OVERALL - ABSTRACT
Pancreatic ductal adenocarcinoma (PDAC) is the 3rd most common cause of cancer-related mortality in the
United States, with the overhwhelming majority of patients presenting advanced stage disease. Invasive
neoplasia in the pancreas represents the culmination of a multistep progression that begins with non-invasive
precursor lesions, which remain an untapped “window of opportunity” for early detection and cancer interception.
Two major histological subtypes of precursor lesions are recognized - the more common non-cystic pathway,
represented by pancreatic intarepithelial neoplasia or PanIN lesions, estimated to precede ~90% of PDAC, and
the cystic pathway, most commonly represented by intraductal papillary mucinous neoplasms or IPMNs,
accounting for the remaining 10%. While members of this team have played a seminal role in characterizing the
histology and genetics of PanINs and IPMNs, much remains to be elucidated in terms of the molecular
dependencies that sustain early pancreatic neoplasia, and how signaling cues from these early lesions
reprogram the “precursor microenvironment” (PME), including “precursor-associated fibroblasts” (PAFs). The
goal of our Tri-state Pancreatic Adenocarcinoma TBEL (Tri-PACT) Center - incorporating UT MD Anderson
Cancer Center (UTMDACC), University of Michigan (UMich) and Johns Hopkins University (JHU) - is to create
a collaborative and integrated U54 center to conduct basic and translational studies in early pancreatic neoplasia.
The Tri-PACT Center will be led by Dr. Anirban Maitra (UTMDACC) and Co-PI Dr. Marina Pasca di Magliano
(UMich). The title of our Tri-PACT Center proposal is “Tumor Microenvironment Crosstalk Drives Early Lesions
in Pancreatic Cancer”, and we are proposing three projects (two basic, one translational), each of which will be
supported by a Multiscale Computational Oncology Research Core (M-CORE) and an Administrative Core (AC).

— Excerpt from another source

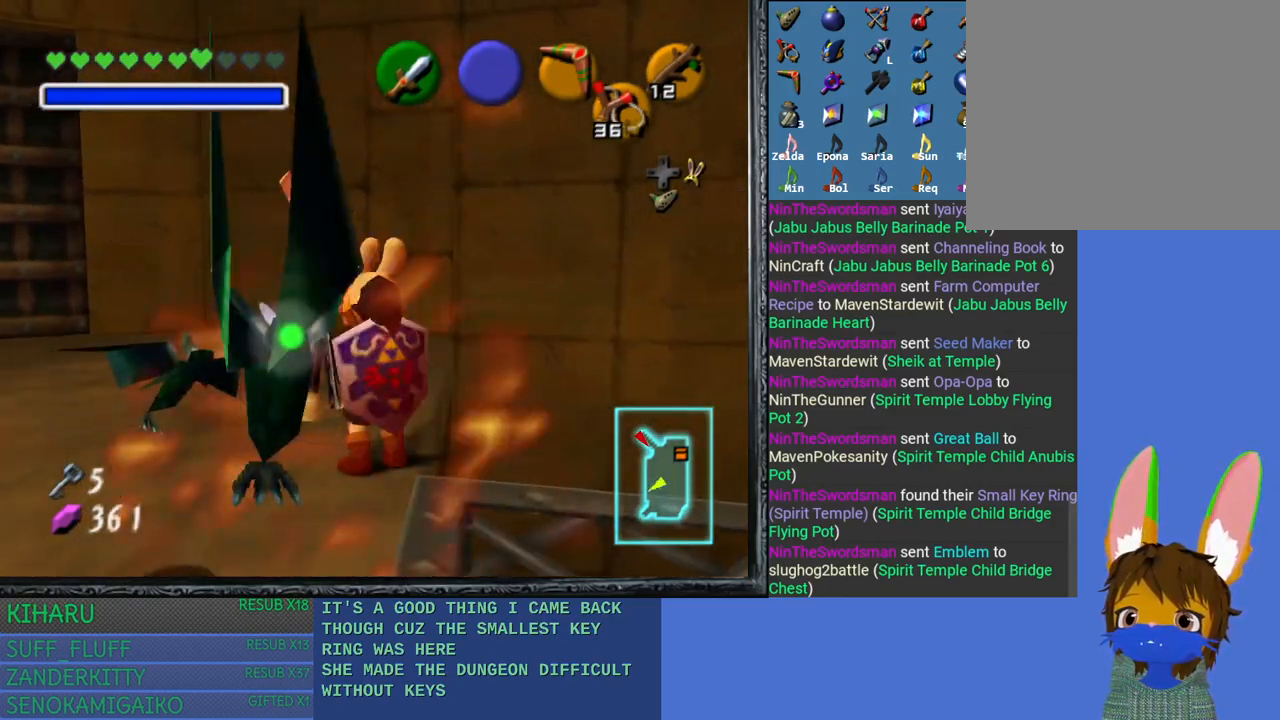
{"buttons": [], "left_stick": "center", "right_stick": "center", "events": [[33, "left_stick", "center"], [283, "left_stick", "up"], [450, "left_stick", "center"]]}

Project 1 (basic) will study the functional requirement of a pivotal cytokine, interleukin IL-33, which is induced in
the PAF and epithelial compartments of PanINs and IPMNs in response to KRAS and GNAS mutations,
respectively, in disease progression and reprogramming of the PME. Project 2 (basic) will study a unique
metabolic “synthetic essentiality” centered on mitochondrial quality control created in cystic precursors that
harbor loss of RNF43, a E3 ubiquitin ligase lost in ~50% of IPMNs. Notably, the Tri-PACT investigators have
developed genetically engineered models (GEMs) of pancreatic preneoplasia that recapitulate the cognate
human lesions, and will be extensively leveraged in the two basic projects, with cross-species validation in
patient-derived preclinical models. Project 3 (translational) will deploy a unique 3D reconstruction tool (CODA)

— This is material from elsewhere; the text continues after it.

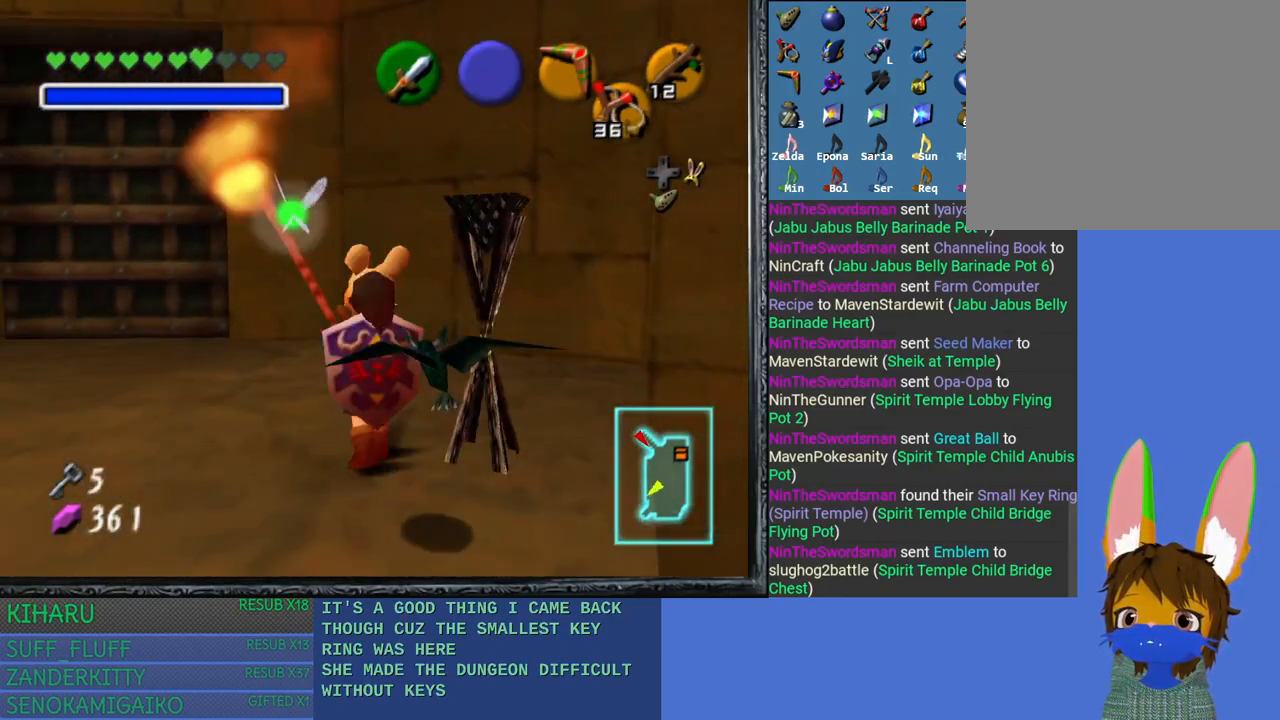
{"buttons": [], "left_stick": "center", "right_stick": "center", "events": [[300, "left_stick", "down-right"], [467, "left_stick", "center"]]}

paired with multi-region sequencing of human precursor lesions to map the evolutionary trajectory of individual
precursors at an unprecedented resolution, and correlate subclonal architecture with high dimensional analysis
of the immune and PAF composition within the PME. Cumulatively, these projects will enhance our
understanding of the drivers of early pancreatic neoplasia, and a seedbed for early detection approaches.